Exercise requirements:
(1) In the baking passage, what is the pastry sealed with once it's done?
(2) Extend the baking account past its final sentence about the grated nutmeg shell.

Given passage:
The baking went fine.
On the recipe's advice I let it cook for longer than I felt comfortable with, till it went to a 'French brown' colour.
As soon as the pastry's done, you seal it with an egg yolk, at which point I freaked out - as the egg yolk immediately cooked on the hot pastry - OBVS - which is fine, except it looks not fine.  But it is fine, so forget I even mentioned it...
Then on to the luscious filling: vanilla, vanilla, vanilla.
And cream and sugar and many, many egg yolks...

A word on nutmeg: I hate nutmeg.  I don't want it in my lasagne.  I don't want it near my dauphinoise.  I definitely don't want it near custard - however, it is THE LAW.  But because I hate it it, I don't know how to interact with it - so I checked with the internet - which said 'grate it whole.'  Yeah, well thanks internet, for not telling me to take the tough shell off first.  Anyway, this is how one learns - from eating grated hard outer shells of nutmeg.

[Collection entries]
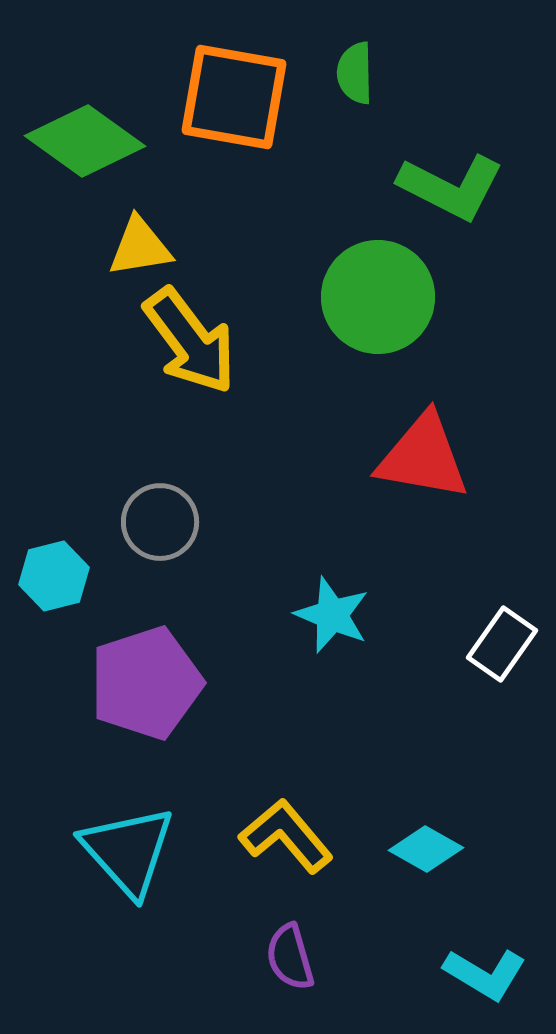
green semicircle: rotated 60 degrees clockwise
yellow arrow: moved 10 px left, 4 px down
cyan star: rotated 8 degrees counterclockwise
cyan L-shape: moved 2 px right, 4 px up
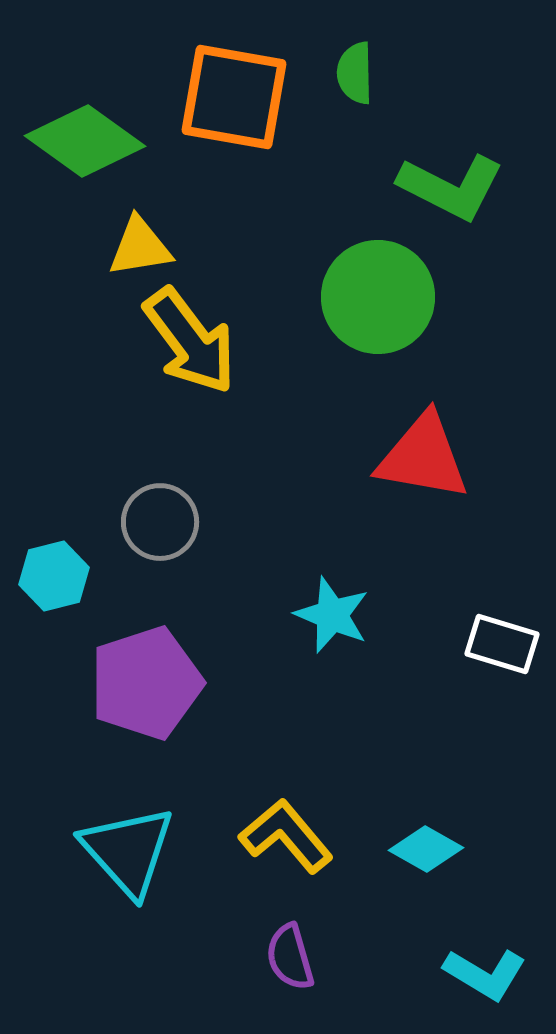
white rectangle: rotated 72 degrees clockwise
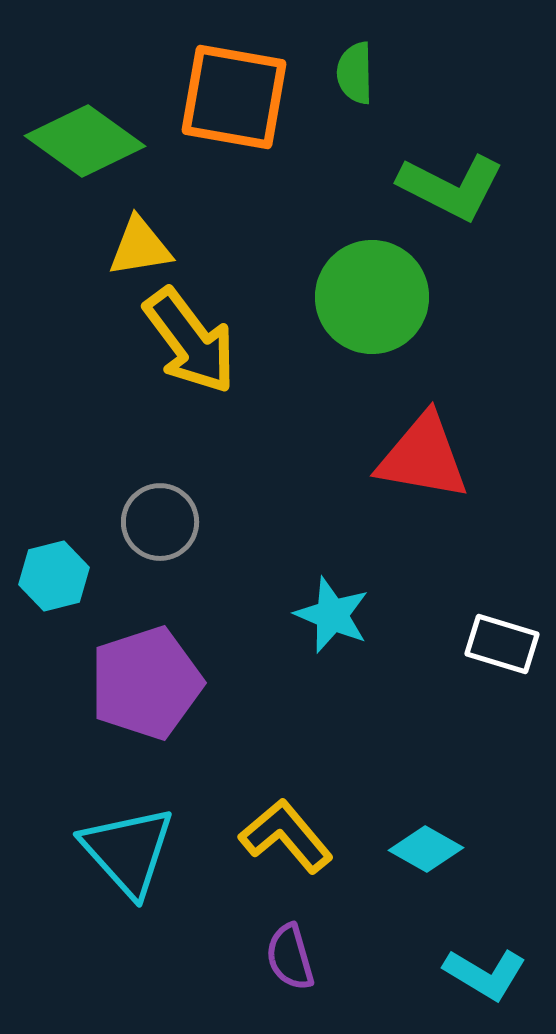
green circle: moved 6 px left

Outputs by task:
(1) An egg yolk.

(2)
Anyway, the key to the perfect texture of the tart is to remove this beauty while it still retains a small wobble in the middle.   The recipe calls for an hour at gas mark 1/2...  I decided that this hour would be the perfect time to commence watching Season 1, episode 1 of Game of Thrones.  So yes, I'm stupid because I don't know about nutmeg.   But I'm seriously stupid for starting to watch THE AWESOMEST FURRY SOAP OPERA EVER while I'm meant to be keeping a minute by minute eye on my wobble.  I blame that fit Danish actor from Headhunters for doing two very wrong things at the end of the first episode - for the fact that my tart was slightly overdone.  Bad Nikolaj Coster-Waldau!

Anyway, the tart was seriously great notwithstanding the above:
Though I am now going to have to watch all available eps of Game of Thrones before I cook anything else ever again.  Far too distracting otherwise.